Physiological and Morphological Changes Over the Past 50 Years in Yield Components in Tomato

Physiological and Morphological Changes Over the Past 50 Years in Yield Components in Tomato

Tadahisa Higashide and Ep Heuvelink

Horticultural Supply Chains Group, Wageningen University, Marijkeweg 22, 6709 PG Wageningen, The Netherlands

Citation

Higashide, T., & Heuvelink, E. (2009).Physiological and Morphological Changes Over the Past 50 Years in Yield Components in Tomato . Journal of the American Society for Horticultural Science134(4), 460-465.

Background

Greenhouse tomato yield in The Netherlands has more than doubled since the 1980s. This increase is caused by environmental effects such as greenhouse and controlled environment production practices and improved cultivation techniques. In addition to production environment improvements there are genetic effects that positively influence performance that are attributable to breeding efforts.

The aim of this research was to investigate whether  tomato cultivars that were released between 1950 and 2000 show an increasing trend in the trait “yield” which is an aggregate of many traits that are influenced by plant morphology and plant physiology.

Experimental Design

Eight Dutch tomato cultivars [Moneymaker (release in 1950), Premier (1960), Extase (1960), Sonatine (1975), Calypso (1982), Liberto (1988), Gourmet (1991), and Encore (2002)] and one Japanese cultivar [Momotaro Fight (2001)] were tested in a randomized complete block design with each cultivar (genetic treatment) occuring in each block randomly. Two blocks were tested under the same environmental conditions to account for spatial variation. All cultivars were indeterminate type and had medium–large round fruit. Plants were measured destructively and non-destructively for various morphological and physiological traits that are considered to be components of yield.

Results

An increase in tomato yield because of breeding efforts was not caused by an improvement in resource partitioning to the fruit but by an improvement in resource partitioning to vegetative characteristics that resulted in higher dry matter. This increase in vegetative dry matter production was caused by higher light use efficiency and is influenced by tomato morphology and architecture. This result is consistent with previous studies in maize (Hay, 1995).

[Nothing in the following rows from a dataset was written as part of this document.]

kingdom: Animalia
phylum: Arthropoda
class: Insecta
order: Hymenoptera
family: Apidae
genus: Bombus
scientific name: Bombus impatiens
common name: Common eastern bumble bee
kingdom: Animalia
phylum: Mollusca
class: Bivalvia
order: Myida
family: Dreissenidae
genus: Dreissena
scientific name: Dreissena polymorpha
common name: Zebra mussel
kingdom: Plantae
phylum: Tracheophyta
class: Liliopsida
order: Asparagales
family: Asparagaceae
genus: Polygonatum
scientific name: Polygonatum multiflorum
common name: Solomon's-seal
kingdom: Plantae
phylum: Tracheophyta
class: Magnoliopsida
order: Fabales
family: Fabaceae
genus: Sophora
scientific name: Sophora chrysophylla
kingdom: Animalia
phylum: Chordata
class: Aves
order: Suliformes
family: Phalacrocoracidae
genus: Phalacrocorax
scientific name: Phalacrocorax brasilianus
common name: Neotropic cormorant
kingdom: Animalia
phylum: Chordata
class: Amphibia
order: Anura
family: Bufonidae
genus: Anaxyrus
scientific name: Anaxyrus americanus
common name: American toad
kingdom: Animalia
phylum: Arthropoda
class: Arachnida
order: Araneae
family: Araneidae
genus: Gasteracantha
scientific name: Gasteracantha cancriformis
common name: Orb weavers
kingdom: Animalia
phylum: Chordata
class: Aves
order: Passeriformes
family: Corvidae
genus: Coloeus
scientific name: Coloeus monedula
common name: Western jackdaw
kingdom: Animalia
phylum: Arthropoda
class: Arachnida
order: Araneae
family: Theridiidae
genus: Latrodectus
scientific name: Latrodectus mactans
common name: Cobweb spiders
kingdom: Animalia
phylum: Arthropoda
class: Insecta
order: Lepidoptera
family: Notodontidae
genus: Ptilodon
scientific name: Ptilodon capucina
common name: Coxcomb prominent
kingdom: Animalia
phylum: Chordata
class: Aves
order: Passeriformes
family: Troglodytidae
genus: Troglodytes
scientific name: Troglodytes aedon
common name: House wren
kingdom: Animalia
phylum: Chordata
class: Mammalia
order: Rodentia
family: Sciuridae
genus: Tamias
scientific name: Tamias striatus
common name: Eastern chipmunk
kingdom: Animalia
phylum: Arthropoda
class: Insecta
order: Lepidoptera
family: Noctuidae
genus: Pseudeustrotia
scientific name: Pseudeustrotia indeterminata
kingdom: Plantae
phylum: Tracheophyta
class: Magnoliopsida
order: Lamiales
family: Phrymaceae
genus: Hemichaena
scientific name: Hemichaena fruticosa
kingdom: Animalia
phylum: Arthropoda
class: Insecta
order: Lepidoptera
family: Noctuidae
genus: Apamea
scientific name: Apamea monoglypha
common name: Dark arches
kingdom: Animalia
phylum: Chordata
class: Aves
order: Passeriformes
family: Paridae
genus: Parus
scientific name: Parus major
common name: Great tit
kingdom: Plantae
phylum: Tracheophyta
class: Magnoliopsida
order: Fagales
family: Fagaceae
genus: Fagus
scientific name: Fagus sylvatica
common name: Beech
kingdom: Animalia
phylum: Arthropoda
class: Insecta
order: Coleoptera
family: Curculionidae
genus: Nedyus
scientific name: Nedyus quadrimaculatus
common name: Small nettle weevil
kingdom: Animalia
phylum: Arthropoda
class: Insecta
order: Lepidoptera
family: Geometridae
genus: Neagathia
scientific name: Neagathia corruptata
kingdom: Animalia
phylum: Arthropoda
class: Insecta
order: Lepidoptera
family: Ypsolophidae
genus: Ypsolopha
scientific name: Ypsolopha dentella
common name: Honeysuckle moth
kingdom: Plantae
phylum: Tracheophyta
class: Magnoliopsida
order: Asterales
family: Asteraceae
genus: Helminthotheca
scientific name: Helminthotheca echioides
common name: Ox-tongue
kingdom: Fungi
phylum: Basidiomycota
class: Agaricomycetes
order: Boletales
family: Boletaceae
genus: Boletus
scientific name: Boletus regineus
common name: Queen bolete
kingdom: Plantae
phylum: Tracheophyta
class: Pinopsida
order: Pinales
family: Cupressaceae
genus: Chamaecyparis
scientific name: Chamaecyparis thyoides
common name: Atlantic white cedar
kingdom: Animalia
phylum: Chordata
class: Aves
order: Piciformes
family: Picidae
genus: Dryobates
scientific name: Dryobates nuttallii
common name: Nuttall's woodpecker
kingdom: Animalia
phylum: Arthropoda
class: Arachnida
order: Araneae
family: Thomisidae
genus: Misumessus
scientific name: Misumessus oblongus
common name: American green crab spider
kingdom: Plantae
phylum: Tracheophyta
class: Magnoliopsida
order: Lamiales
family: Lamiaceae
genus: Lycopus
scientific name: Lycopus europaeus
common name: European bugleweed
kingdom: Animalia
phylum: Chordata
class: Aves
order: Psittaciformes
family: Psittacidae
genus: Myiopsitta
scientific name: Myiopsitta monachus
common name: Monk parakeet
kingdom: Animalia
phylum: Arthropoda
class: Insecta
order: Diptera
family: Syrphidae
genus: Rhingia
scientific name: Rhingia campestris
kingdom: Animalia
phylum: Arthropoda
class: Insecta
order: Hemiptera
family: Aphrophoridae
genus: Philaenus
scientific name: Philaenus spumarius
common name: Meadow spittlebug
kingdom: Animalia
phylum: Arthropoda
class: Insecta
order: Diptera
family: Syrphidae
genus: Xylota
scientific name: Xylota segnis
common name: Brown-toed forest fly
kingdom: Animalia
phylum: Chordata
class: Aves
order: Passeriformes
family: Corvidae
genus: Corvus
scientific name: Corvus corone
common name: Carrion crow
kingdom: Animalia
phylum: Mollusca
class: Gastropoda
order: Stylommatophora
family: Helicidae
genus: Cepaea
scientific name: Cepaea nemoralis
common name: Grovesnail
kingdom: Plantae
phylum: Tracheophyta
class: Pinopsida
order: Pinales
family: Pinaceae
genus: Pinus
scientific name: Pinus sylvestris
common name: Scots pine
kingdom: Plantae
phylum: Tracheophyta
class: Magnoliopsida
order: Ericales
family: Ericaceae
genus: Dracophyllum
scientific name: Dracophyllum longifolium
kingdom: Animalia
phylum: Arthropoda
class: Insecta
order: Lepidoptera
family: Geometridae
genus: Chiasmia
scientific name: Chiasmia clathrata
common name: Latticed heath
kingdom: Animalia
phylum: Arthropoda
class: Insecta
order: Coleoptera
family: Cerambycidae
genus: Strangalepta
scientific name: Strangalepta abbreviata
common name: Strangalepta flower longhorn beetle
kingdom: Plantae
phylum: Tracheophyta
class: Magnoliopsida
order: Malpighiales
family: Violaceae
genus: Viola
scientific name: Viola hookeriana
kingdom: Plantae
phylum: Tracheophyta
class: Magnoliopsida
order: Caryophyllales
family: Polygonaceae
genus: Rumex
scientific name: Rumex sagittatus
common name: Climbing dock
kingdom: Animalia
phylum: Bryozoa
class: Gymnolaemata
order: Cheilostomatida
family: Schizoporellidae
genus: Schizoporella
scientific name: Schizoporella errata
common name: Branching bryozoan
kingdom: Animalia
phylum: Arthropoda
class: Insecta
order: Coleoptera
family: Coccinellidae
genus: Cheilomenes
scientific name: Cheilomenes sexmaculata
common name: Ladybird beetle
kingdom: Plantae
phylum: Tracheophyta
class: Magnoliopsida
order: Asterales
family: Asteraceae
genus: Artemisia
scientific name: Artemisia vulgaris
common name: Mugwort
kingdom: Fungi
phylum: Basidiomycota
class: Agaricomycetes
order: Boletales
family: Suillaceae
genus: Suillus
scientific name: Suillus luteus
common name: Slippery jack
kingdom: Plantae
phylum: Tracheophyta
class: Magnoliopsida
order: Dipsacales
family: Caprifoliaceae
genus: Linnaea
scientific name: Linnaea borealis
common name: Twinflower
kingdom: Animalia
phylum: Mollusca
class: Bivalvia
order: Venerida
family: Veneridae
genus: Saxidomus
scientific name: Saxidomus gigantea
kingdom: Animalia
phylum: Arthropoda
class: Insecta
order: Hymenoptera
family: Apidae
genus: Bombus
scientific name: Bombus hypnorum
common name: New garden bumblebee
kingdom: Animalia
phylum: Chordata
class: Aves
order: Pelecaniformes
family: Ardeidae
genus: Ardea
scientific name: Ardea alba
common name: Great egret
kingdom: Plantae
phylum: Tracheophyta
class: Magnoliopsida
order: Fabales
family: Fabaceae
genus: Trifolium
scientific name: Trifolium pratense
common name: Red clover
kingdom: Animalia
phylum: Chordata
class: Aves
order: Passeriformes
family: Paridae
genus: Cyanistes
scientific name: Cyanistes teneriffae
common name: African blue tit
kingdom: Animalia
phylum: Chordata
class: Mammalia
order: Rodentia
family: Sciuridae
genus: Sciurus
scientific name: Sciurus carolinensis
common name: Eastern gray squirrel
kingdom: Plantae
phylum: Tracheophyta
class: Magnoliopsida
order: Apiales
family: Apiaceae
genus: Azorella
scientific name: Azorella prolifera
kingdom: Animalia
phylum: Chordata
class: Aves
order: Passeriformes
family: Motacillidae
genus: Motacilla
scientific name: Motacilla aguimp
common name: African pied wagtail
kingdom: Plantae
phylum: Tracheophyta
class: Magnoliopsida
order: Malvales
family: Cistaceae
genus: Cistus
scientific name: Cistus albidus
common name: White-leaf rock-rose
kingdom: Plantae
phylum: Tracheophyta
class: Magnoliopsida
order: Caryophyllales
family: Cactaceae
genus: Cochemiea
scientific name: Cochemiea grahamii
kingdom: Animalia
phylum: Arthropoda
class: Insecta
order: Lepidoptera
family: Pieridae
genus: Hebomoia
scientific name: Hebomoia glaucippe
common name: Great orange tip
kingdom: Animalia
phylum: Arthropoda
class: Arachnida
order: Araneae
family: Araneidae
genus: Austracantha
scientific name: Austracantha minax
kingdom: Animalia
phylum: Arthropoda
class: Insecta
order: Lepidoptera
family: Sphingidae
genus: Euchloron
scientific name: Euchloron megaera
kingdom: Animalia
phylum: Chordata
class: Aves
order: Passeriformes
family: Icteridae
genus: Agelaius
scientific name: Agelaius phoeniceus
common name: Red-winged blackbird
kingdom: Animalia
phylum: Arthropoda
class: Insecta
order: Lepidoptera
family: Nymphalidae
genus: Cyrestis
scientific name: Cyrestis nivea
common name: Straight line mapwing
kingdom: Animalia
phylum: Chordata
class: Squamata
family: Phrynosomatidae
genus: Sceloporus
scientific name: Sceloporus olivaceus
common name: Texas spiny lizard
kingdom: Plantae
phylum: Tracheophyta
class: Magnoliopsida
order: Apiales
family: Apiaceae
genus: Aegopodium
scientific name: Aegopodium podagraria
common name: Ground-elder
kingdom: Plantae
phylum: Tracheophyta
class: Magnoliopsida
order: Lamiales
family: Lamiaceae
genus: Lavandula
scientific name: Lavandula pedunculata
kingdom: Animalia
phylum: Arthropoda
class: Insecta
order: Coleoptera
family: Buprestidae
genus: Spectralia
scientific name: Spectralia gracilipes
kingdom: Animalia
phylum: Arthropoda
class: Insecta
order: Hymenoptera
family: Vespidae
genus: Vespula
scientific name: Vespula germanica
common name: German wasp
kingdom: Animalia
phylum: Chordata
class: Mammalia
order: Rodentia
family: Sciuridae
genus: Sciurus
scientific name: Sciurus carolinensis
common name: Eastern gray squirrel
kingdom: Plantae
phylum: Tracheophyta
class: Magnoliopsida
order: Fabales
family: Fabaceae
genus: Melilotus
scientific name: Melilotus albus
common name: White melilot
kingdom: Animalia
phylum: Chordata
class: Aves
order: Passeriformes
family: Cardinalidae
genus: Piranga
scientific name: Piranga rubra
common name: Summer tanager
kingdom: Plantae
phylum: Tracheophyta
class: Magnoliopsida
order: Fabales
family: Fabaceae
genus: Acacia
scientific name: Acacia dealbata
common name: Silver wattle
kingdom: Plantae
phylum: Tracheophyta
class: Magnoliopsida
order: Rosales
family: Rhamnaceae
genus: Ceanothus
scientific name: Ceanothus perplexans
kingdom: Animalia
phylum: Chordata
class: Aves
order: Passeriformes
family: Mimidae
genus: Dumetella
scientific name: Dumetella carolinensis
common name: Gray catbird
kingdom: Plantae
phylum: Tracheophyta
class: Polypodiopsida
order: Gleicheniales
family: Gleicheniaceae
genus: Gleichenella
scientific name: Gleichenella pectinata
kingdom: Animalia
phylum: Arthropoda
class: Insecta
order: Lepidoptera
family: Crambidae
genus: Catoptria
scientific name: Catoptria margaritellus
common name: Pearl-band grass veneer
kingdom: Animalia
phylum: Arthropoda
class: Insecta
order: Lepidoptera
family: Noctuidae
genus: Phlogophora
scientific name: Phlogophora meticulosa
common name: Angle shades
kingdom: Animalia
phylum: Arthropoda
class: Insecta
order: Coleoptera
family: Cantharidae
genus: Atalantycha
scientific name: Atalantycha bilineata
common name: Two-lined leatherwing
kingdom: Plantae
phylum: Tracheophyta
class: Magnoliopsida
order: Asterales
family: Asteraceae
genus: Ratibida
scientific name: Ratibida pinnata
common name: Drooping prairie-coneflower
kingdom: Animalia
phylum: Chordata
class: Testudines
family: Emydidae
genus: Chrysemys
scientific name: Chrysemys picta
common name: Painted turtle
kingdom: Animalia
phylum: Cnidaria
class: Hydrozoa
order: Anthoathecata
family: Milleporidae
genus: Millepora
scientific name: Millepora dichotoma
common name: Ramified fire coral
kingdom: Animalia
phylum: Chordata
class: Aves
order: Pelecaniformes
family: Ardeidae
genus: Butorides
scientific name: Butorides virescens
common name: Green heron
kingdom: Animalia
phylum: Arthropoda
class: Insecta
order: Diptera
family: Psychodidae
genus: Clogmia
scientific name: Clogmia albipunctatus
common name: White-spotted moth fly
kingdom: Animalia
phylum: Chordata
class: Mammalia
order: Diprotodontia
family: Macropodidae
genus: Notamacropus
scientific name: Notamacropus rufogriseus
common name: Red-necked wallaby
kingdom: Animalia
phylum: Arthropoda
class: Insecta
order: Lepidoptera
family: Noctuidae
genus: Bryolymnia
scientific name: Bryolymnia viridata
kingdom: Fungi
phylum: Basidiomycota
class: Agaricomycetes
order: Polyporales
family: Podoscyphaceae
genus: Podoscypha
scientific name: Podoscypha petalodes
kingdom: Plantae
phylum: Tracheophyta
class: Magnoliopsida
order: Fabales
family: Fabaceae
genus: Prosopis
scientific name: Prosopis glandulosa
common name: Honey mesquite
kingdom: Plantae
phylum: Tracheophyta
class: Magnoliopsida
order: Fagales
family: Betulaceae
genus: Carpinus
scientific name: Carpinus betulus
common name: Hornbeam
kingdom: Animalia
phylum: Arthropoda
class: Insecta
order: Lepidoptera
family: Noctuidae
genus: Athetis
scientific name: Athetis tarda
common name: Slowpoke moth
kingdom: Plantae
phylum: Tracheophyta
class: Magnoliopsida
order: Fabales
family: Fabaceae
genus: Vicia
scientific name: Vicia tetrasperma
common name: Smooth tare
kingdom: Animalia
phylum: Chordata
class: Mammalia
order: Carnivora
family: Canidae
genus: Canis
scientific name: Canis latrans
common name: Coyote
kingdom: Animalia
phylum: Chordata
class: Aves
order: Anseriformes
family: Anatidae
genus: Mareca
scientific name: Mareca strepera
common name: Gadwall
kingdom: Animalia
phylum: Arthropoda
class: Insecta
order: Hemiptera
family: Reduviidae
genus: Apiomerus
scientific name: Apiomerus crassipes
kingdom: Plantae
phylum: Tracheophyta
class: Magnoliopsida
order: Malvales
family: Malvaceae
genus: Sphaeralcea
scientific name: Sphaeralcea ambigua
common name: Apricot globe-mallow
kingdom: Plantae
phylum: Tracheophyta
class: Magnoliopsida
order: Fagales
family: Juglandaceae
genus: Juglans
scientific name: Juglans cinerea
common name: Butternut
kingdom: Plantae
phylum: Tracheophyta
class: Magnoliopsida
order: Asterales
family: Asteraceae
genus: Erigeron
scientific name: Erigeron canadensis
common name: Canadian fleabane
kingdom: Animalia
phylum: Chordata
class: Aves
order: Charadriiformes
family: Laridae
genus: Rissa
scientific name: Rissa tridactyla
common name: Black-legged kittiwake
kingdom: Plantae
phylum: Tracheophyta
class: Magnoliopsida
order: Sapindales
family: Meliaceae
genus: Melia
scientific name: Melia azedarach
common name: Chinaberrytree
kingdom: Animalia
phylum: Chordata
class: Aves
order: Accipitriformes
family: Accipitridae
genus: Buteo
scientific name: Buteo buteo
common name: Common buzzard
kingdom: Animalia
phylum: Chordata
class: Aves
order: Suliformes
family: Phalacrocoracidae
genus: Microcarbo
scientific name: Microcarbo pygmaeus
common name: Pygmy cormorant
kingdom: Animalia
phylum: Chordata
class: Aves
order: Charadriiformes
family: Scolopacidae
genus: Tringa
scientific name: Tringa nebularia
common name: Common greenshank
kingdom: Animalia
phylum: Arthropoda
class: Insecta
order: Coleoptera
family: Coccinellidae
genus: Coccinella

The leaf photosynthetic rate of the modern cultivars increased proportionally to light use efficiency indicating that there is a positive relationship between light use efficiency and leaf photosynthetic rate. Light use efficiency and leaf photosynthetic physiological traits were indirectly selected for over the course of 50 years as a product of selecting and releasing cultivars that had the highest yield. Yield an aggregate trait of many physiological and morphological characteristics. A more detailed study of leaf photosynthetic rate would need to be done to clarify the cause of its increase over the 50 years of variety release.

Yield of the Japanese cultivar was significantly lower than the other Dutch cultivars. This is likely because breeding objectives of Japanese cultivars are geared more toward quality instead of yield. Soluble solids in the Japanese cultivar was significantly higher than the dutch cultivars.

We can use this knowledge to inform future breeding efforts

Yield as we measure it is an aggregate of many components (Figure 2). From the results of this study we know that all components of yield do not contribute to yield improvement equally. We can optimize future breeding efforts to improve morphological and physiological characteristics that directly improve performance of a variety measured as yield. Focusing on yield components that are directly proportional to variety performance measured as yield could  improve our ability to map regions of the genome that are associated with specific morphological and physiological traits to determine the genetic basis of yield. To better implement morphological and physiological traits resulting in measurable yield increase into a breeding program seed companies would need to develop  high throughput phenotyping techniques as many of these measurements are not cost effective in larger population sizes.

Literature cited

Hay, R.K.M. 1995. Harvest index: A review of its use in plant breeding and crop physiology. Ann. Appl. Biol. 126:197–216.